Dans les autres départements, il est également permis aux conseils départementaux d’autoriser la conclusion d’un PEC dans le secteur marchand. Pour que cela soit effectif, ils doivent s’engager à cofinancer à bon niveau les CUI (contrat unique d’insertion) - CAE (contrat d’accompagnement à l’emploi) et veiller à ce que le coût soit nul pour l’État.


Une sélection rigoureuse des employeurs

Les employeurs chez qui le PEC est mis en œuvre ne sont pas sélectionnés au hasard. Ils doivent respecter des critères bien définis.

En effet, le poste en faveur duquel le PEC sera mis en œuvre doit permettre au bénéficiaire de développer réellement des compétences techniques et des comportements professionnels qui répondent aux besoins d’emploi dans son environnement immédiat ou qui sont transférables à d’autres métiers qui recrutent.

Mais en plus de disposer d’un poste respectant ce critère, l’employeur avant d’être sélectionné doit démontrer une capacité à accompagner le bénéficiaire du PEC au quotidien.

Il doit lui permettre d’accéder à la formation et d’acquérir des compétences nécessaires : pré-qualification, remise à niveau, acquisition de nouvelles compétences, période de professionnalisation, etc.

Notons que l’employeur doit le cas échéant démontrer sa capacité à pérenniser le poste en question.

À la fin du contrat, il délivre au bénéficiaire du parcours emploi compétences, une attestation d’expériences professionnelles.


Les étapes du parcours emploi compétences

Le parcours emploi compétences se déroule suivant trois étapes.

La première est celle de l’entretien. Elle se déroule entre l’employeur, le futur salarié et le référent prescripteur. L’objectif de cet entretien est de formaliser les engagements et de définir les compétences que le poste doit permettre au bénéficiaire d’acquérir.

Ensuite vient l’étape de suivi. En effet, l’employeur est tenu de désigner un tuteur qui effectuera tout au long du PEC, un suivi dématérialisé du dispositif et du bénéficiaire.

La dernière étape se matérialise par un entretien de sortie entre le salarié et le prescripteur. Il a lieu entre 1 à 3 mois avant la fin du contrat et se fait selon les besoins du bénéficiaire.


Nature du contrat lié au parcours emploi compétences

Le PEC se prescrit dans le cadre d’un contrat de travail de droit privé : CUI (contrat unique d’insertion) et CAE (contrat d’accompagnement à l’emploi).

Il s’agit d’un contrat qui peut être à durée indéterminée ou déterminé. Mais s’il est à durée déterminée, il doit être conclu pour une durée minimum de 9 mois.

De même, le travailleur peut opter pour un travail à temps plein ou à temps partiel. Toutefois, pour un CUI-CAE à temps partiel, le temps de travail hebdomadaire ne pourra être inférieur à 20 heures.

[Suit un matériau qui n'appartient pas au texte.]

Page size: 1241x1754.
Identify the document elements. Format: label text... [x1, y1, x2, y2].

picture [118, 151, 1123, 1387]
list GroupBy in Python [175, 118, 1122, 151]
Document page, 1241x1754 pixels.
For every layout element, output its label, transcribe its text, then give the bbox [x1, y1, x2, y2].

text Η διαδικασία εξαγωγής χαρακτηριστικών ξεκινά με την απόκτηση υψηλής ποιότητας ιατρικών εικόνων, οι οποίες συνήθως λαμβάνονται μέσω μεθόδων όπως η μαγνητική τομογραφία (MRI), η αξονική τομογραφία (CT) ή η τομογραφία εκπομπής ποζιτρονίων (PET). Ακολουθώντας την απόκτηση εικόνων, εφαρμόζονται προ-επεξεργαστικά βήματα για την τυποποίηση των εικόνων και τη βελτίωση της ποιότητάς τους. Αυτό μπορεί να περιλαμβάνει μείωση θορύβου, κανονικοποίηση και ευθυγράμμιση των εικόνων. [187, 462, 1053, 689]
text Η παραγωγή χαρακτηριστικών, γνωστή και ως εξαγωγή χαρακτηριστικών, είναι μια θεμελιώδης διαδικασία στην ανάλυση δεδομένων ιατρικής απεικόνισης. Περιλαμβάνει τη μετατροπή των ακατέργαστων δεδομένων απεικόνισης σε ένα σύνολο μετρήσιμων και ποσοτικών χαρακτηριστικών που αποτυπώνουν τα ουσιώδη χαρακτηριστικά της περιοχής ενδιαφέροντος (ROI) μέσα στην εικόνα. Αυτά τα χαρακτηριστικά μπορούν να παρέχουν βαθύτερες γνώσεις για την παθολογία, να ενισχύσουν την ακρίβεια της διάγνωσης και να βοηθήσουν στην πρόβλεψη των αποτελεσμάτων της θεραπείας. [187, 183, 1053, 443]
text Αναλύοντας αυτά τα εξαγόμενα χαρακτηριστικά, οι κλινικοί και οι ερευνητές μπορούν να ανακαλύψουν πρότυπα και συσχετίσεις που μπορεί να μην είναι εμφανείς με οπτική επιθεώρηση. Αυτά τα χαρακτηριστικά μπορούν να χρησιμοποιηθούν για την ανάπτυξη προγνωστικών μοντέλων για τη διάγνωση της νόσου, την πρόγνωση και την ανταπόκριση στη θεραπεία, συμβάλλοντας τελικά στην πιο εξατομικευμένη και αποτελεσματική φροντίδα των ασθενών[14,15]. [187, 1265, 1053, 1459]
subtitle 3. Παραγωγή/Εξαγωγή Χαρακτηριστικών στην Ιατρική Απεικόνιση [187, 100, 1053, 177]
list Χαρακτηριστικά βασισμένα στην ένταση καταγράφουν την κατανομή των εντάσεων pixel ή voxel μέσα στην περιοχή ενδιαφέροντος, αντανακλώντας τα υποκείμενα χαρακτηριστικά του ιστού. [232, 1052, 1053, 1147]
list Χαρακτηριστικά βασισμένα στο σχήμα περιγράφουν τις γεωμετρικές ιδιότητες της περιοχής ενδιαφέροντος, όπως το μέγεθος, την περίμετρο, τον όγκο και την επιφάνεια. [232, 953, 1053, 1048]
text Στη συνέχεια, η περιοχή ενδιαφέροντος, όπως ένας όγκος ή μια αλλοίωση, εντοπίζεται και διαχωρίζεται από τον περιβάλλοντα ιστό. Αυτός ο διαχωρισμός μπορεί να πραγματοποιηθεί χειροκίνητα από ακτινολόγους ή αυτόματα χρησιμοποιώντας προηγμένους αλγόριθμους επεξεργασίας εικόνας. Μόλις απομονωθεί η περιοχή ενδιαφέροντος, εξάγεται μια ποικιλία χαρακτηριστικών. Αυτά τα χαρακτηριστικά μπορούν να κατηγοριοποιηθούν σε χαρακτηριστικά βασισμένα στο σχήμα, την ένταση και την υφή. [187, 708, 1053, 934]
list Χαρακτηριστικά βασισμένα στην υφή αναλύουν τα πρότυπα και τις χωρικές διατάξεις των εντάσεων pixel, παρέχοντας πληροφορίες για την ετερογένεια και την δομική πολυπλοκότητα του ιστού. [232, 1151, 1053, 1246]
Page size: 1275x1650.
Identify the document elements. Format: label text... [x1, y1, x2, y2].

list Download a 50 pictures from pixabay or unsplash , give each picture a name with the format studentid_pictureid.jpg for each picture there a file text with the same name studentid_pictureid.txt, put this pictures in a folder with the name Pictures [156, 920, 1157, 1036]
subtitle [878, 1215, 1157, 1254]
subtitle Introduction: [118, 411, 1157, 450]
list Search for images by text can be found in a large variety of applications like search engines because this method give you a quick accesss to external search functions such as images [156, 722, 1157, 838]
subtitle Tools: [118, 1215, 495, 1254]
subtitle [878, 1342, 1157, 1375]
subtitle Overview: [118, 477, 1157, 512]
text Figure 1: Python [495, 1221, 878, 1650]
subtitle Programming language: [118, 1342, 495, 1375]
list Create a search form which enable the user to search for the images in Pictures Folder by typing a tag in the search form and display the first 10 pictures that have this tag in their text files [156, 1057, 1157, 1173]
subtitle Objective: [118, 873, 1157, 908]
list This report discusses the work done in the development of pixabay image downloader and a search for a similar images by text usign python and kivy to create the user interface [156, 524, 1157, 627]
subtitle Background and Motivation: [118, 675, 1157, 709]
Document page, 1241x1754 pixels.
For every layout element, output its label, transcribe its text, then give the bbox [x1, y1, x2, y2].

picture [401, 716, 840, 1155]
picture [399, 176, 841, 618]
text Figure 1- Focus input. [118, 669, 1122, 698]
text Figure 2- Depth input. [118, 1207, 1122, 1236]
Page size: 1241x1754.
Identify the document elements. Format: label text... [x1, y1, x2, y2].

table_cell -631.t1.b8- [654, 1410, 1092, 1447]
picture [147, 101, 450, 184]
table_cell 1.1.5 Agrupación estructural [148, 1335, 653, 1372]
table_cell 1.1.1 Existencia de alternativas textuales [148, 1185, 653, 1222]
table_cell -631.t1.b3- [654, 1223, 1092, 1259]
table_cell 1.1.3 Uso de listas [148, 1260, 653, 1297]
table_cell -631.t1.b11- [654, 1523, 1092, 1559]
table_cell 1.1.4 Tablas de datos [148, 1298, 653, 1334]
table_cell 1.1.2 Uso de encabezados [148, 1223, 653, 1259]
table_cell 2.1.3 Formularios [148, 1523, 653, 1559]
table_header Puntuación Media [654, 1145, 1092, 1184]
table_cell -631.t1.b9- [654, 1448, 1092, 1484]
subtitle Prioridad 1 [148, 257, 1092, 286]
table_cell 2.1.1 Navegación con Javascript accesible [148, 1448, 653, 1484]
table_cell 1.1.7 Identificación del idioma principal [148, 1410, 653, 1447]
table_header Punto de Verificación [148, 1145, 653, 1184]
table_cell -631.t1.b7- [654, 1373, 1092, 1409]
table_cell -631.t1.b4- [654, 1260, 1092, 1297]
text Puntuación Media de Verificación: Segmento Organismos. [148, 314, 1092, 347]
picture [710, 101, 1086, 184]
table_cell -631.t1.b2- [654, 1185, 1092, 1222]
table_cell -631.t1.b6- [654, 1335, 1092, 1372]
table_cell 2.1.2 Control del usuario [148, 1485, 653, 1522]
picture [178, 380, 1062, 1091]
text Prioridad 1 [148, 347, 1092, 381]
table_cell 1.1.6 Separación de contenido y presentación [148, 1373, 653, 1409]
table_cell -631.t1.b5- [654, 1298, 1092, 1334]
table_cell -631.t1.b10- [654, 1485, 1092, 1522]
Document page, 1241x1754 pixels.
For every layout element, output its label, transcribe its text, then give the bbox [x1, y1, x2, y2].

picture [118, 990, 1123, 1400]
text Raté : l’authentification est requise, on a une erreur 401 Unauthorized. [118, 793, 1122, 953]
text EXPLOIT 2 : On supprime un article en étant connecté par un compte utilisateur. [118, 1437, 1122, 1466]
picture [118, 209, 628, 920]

En ce qui concerne la rémunération, elle doit être au minimum égale au SMIC.

Pour soutenir l’employeur, une aide de 30 à 60 % du SMIC brut est accordée peut lui être accordée. Il revient au préfet de fixer le taux de prise en charge à respecter.

En plus de cette subvention, l’employeur jouit également de quelques avantages fiscaux. En effet, pendant toute la durée du PEC, il bénéficie, dans la limite du SMIC, d’une réduction sur les cotisations patronales d’assurance chômage et sur les cotisations patronales Agirc-Arcco (AA).

Par ailleurs, lorsque le PEC est conclu pour une durée déterminée, l’employeur n’a pas l’obligation de verser au bénéficiaire une indemnité de fin de contrat.